I have there album Swansong and its very good too.


----------



## Orca (Apr 16, 2007)

I saw them back in the very early days when they used to knock about with the likes of the original Napalm Death line-up and Head of David types. They were a very different band back then - a whole new genre and they were very much at the forefront.


----------



## Red_Cloverleaf (Jul 26, 2009)

I hit the "speaker off" button after 2 seconds. Sorry..............


----------



## herbie147 (May 30, 2010)

:lol:


----------



## PugIain (Jun 28, 2006)

I used to listen to stuff like this in my younger days.Whether it was to get in to the skirts of fellow metal fans im not sure.
Can tremember any of the bands or songs but
I do seem to remember one band i discovered (after i met my partner who decided my taste in music was crap) who i thought where entertaining though 




Folk metal ftw!

Im more of a maiden/metallica (old man sell out bands) fan now.


----------



## slim (Jan 6, 2010)

Good Morning, saw Carcass in Norwich years ago when they were
touring Heartwork. Great live band.
Not the type of thing I listen to much these days...
Must be getting old!


----------



## jamest (Apr 8, 2008)

for your folk metal needs.


----------



## Paul ST-73 (Sep 21, 2010)

I only own Heartwork which is a good album but not listened to it in years.

Think Bill Steer went on to form Firebird if i remember correctly. 
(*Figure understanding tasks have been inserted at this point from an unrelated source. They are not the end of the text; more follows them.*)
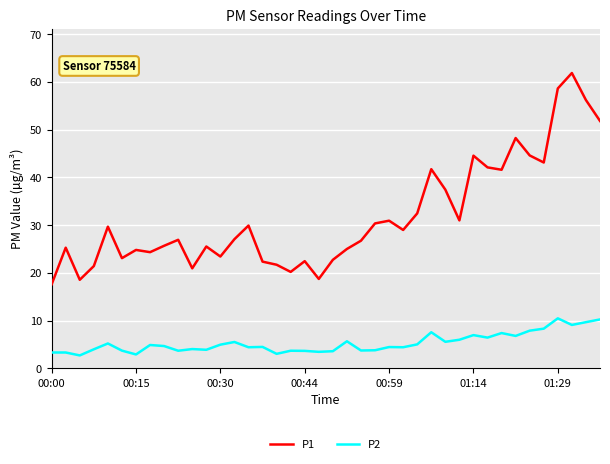

List the series in order of their overall mean, lowest first.

P2, P1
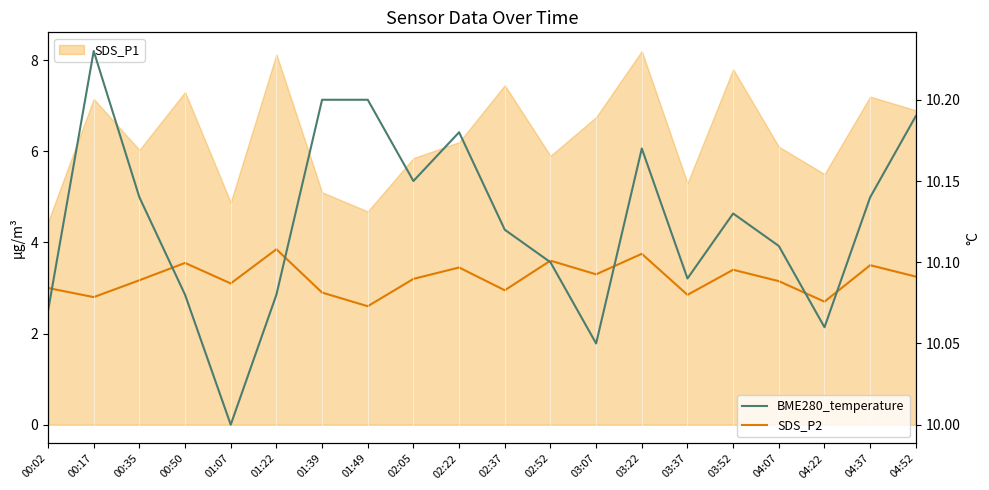

Which category has the lowest value in the SDS_P2 series?

01:49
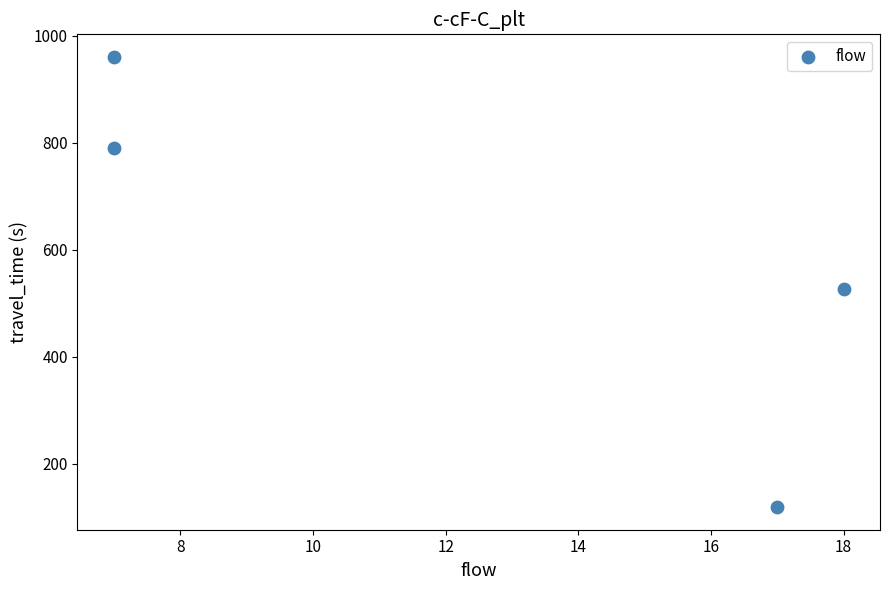

What is the range of X values (max minus min)?

11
Anyone remember him when he was in Napalm Death and they were on a BBC Arena documentary about Heavy Metal? Him, Shane Embury and Mick Harris in that bedroom!! What a bunch of heroes!

Great days!!


----------



## Orca (Apr 16, 2007)

That's exactly the Carcass that I remember. I grew up in Cleckheaton and even though I was a young 'un back then, we used to "happen" across these bands with this new odd sound. One of the chaps we used to hang around with went on to form Peaceville records with all those kind of bands.

I saw Carcass and Napalm Death a few times back then. Saw Throat were another favourite. I followed Mick Harris through Napalm Death to Scorn (what a collaboration!) who I rate VERY highly and the Painkiller era was just inspired.

Glad someone remembers the "proper" Carcass.


----------